### Questions à traiter
A - Traduisez en anglais la phrase suivante du fil de discussion : « Visiblement, on est pas les seuls à rencontrer ce problème. »
B - Dans le fil de discussion, reprenez le passage allant de « Bon, en plus, je » jusqu'à « entende nos attentes... » inclus, en changeant « mi-juin » en « début juillet ».

### Texte source
=-=-=-=-=

Donc j'ai fait cette restauration et depuis ben j'attends de voir...!
je vous dis ça demain!


----------



## limougo (8 Mai 2010)

rblk a dit:


> Je viens de faire un essais, j'ai installé la mise à jour 10.6.3 v1.1...
> j'étais pourtant passé par la mise à jour normal puisque j'avais 10.6.2 avant 10.6.3 et donc, normalement je n'avais pas besoin de ce correctif. Cependant, l'ordi ne m'a rien dit et a fait la mise à jour normalement... suite au prochain épisode!
> Merci encore de votre patience.


 

Comment fais tu pour faire ces manips sans clique gauche? moi je ne peux pas... Merci de ta reponse.

J'ai exactement le meme probleme que toi... pas de clique gauche au trackpad te avec la souris...


----------



## aero42 (8 Mai 2010)

Question bête : comment tu fais pour mettre à jour la version 10.6.3 ver.1.1 ?

C'est une version "officielle" d'Apple ? Pour ma part, la version est celle disponible sur le module de mise à jours.

Bon, en plus, je ne sais plus où j'ai vu l'info, mais la version 10.6.4 serait dispo d'ici mi-juin. Espérons au pire que le problème sera corrigé.

De mon côté, j'ai même posté un sujet concernant ce problème sur les forums d'Apple (en angliche). Visiblement, on est pas les seuls à rencontrer ce problème. Espérons qu'Apple entende nos attentes...

=-=-=-=-=

### Extraits de données
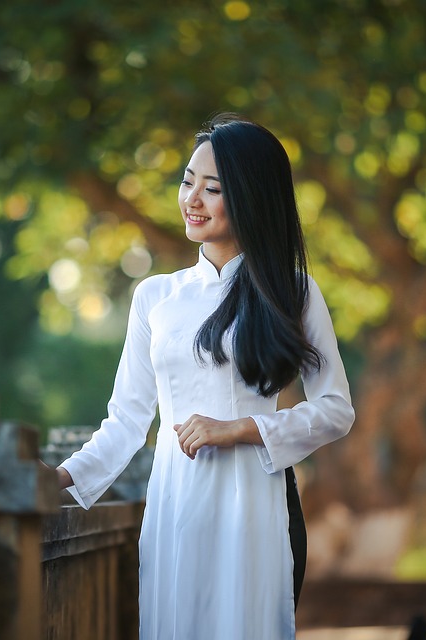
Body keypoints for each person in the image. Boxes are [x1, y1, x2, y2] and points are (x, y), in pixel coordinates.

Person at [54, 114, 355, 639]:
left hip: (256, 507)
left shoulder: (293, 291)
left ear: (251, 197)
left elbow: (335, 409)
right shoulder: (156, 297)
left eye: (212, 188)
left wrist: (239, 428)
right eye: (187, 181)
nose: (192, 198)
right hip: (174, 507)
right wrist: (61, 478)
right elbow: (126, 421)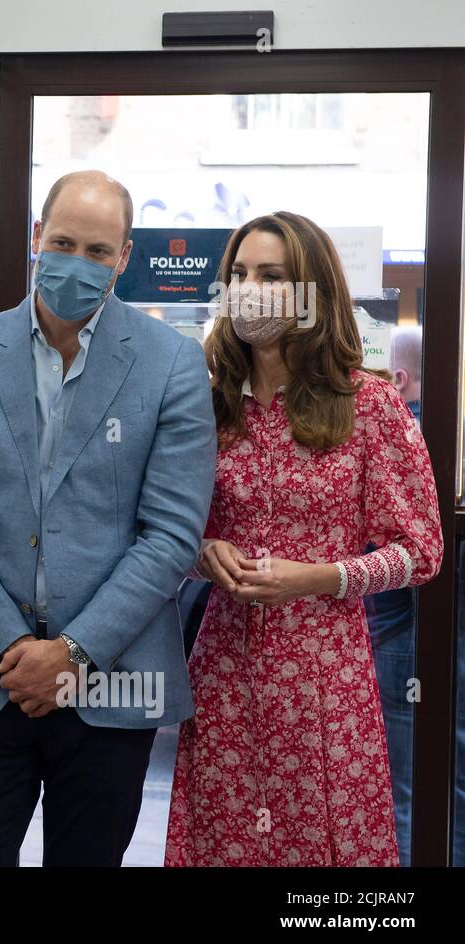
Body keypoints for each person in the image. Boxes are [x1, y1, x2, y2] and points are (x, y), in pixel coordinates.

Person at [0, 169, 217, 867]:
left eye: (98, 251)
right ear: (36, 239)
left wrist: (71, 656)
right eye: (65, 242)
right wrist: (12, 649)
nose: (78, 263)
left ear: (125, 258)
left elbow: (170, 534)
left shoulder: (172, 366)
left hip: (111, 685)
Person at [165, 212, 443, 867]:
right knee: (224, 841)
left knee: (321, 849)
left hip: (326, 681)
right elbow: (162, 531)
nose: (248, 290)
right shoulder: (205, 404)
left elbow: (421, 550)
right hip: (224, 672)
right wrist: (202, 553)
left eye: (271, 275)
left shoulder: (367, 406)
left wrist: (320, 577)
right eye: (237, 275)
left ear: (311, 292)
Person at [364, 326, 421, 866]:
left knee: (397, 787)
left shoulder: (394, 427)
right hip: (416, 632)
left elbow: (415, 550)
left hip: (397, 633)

=-=-=-=-=

### Résultats par consigne
A - Apparently, we're not the only ones running into this problem.

B -
Bon, en plus, je ne sais plus où j'ai vu l'info, mais la version 10.6.4 serait dispo d'ici début juillet. Espérons au pire que le problème sera corrigé.

De mon côté, j'ai même posté un sujet concernant ce problème sur les forums d'Apple (en angliche). Visiblement, on est pas les seuls à rencontrer ce problème. Espérons qu'Apple entende nos attentes...